Finalists named in search for SC’s next higher ed oversight agency director

Fall leaves surround the grounds of the South Carolina State House Tuesday Dec. 4, 2018, in Columbia, SC.
Fall leaves surround the grounds of the South Carolina State House Tuesday Dec. 4, 2018, in Columbia, SC. gmcintyre@thestate.com

South Carolina’s higher education oversight agency has named three finalists to be the group’s next executive director.

The finalists for executive director of the S.C. Commission on Higher Education include an attorney for a for-profit college in Baltimore, a high-ranking Missouri education administrator and the co-founder of a conservative policy group.

Roughly 60 people applied for the position.
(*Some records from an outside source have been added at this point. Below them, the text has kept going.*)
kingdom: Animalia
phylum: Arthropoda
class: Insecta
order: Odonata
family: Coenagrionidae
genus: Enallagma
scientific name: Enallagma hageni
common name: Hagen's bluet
Of those, the five-person search committee made up of CHE board members interviewed six people and chose three finalists, interim executive director Mike LeFever said. Those finalists are:

  • Mary J. Broadwater, assistant divisional counsel, Laureate Education Inc., Baltimore, Maryland
  • Rusty L. Monhollon, assistant commissioner for academic affairs, Missouri Department of Higher Education, Jefferson City, Missouri
  • Oran P. Smith, co-founder, senior fellow and secretary of the Board of Directors, Palmetto Promise Institute, Columbia

CHE did not hire a search firm to recruit candidates. The only advertising the agency did was placing a notice on the state’s job postings website, LeFever said.

“The finalists represent the very best from an extremely talented pool of professionals,” said Charles Dalton, the commissioner from Greenville and chair of the five-member search committee. “We look forward to introducing them to South Carolina’s higher education community before selecting the next Commission leader.”
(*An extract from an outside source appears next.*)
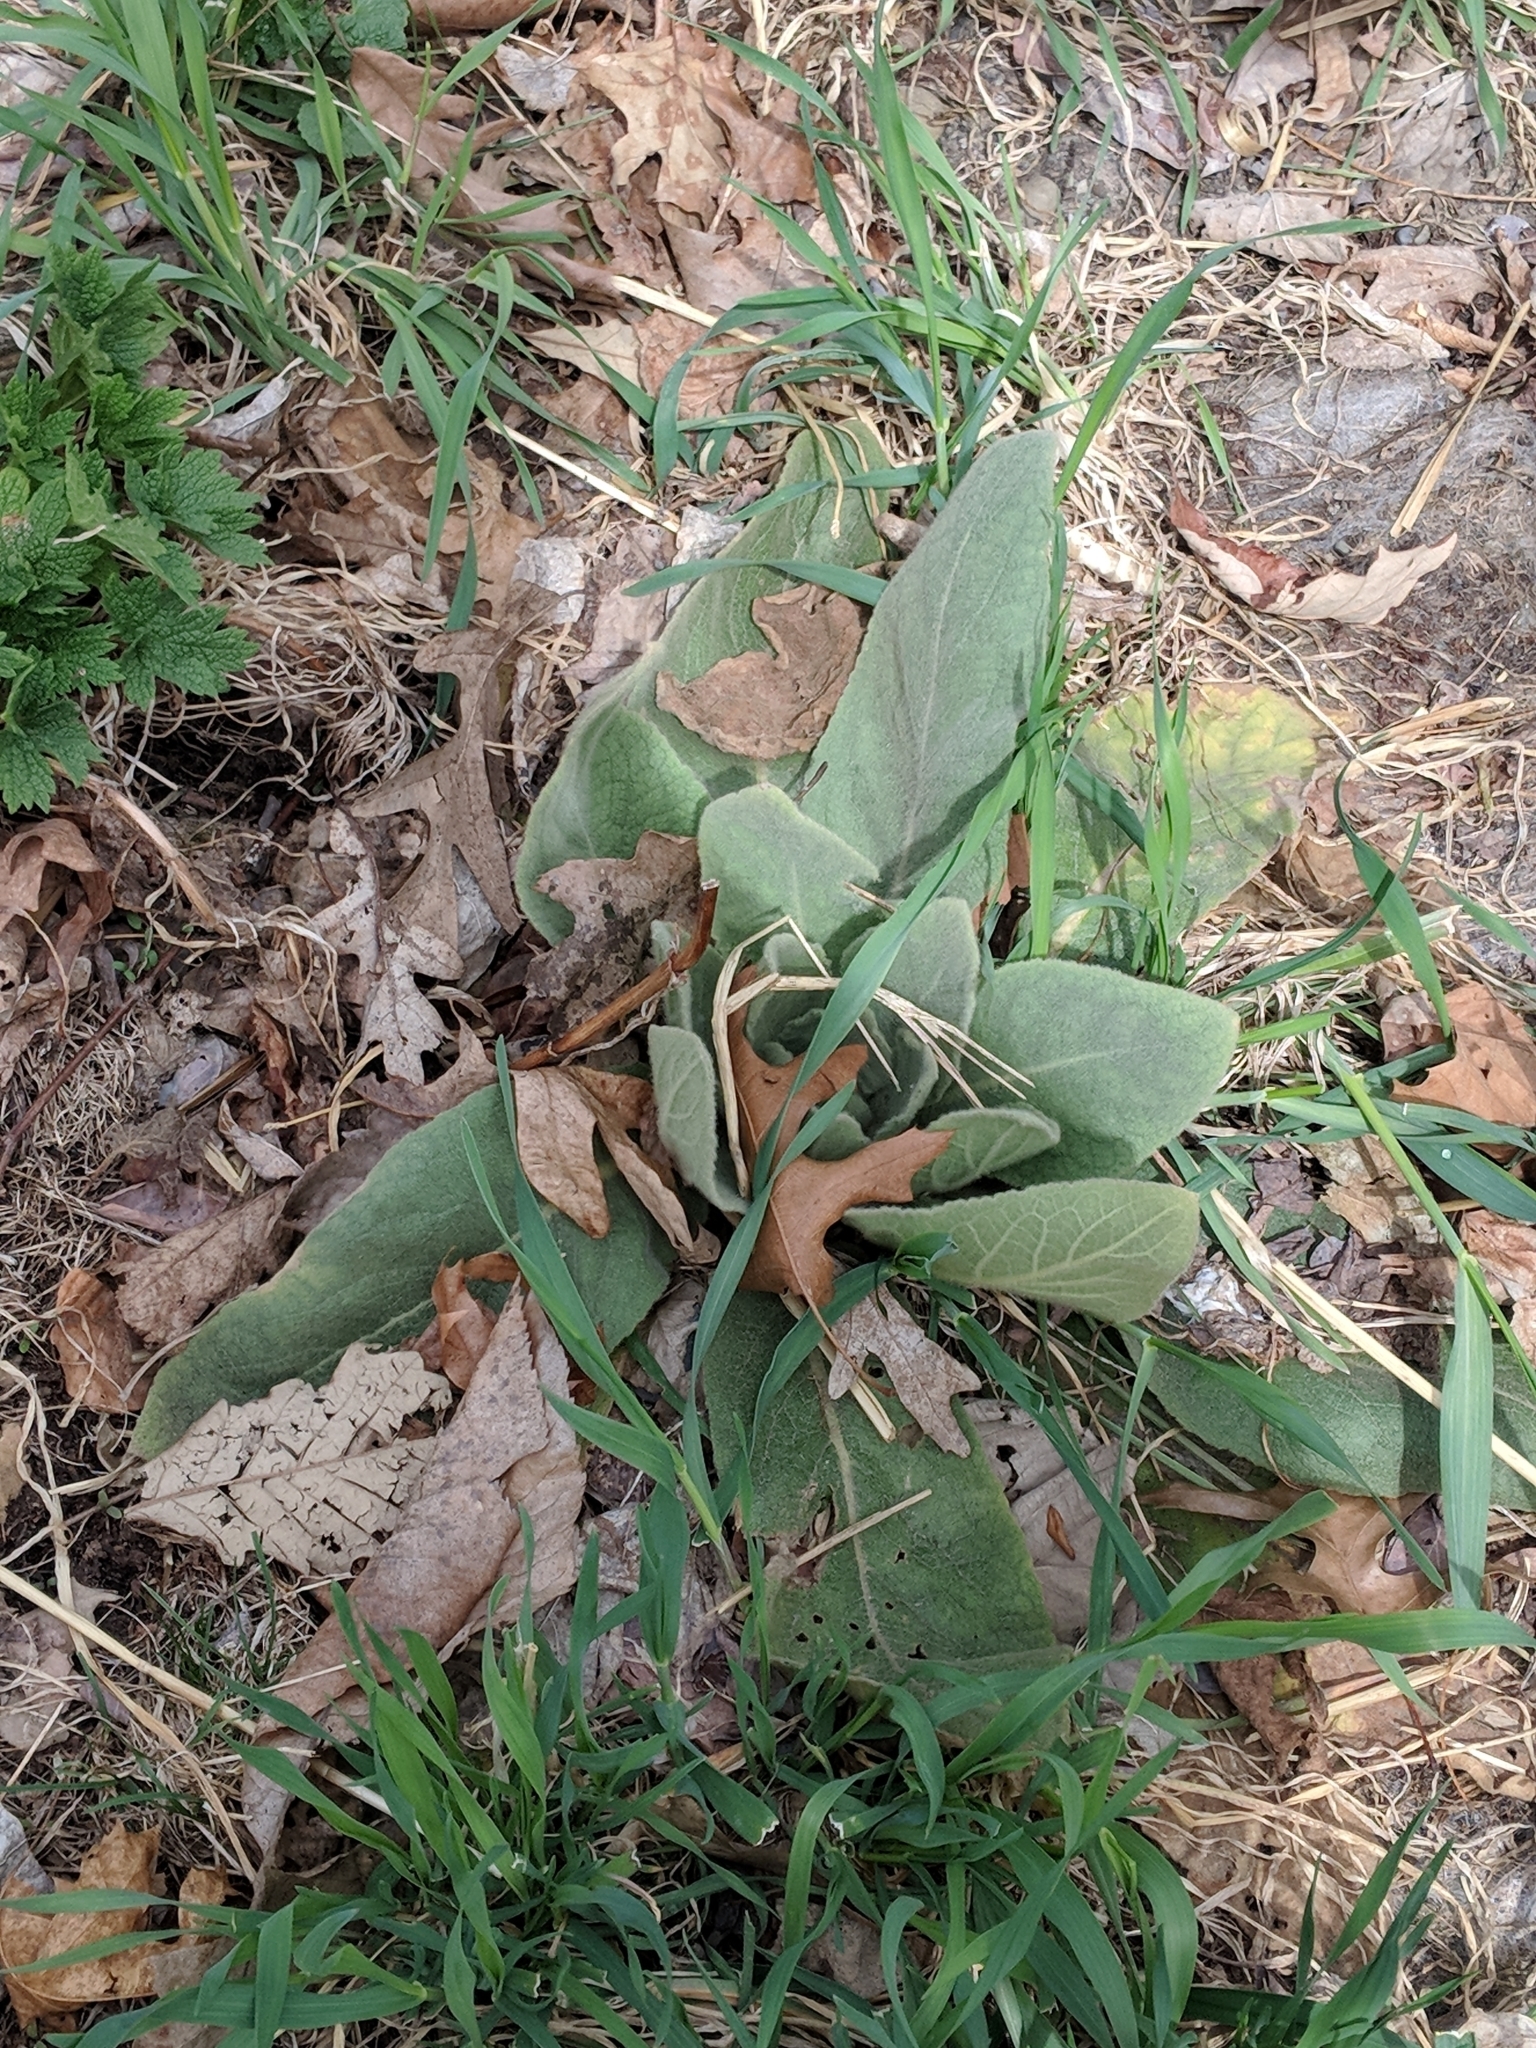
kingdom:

LeFever took over at the commission after his predecessor, Jeff Schilz, received a $91,500 raise that some lawmakers called illegal. Schilz and former CHE board chair Tim Hofferth were forced out amid the fallout, according to a previous article from The State.

LeFever had said from the beginning that he did not want a permanent role. LeFever, who previously worked as the head of S.C. Independent Colleges and Universities, said he is ready for a break.

“This is my third retirement,” LeFever joked. “Hopefully it sticks.”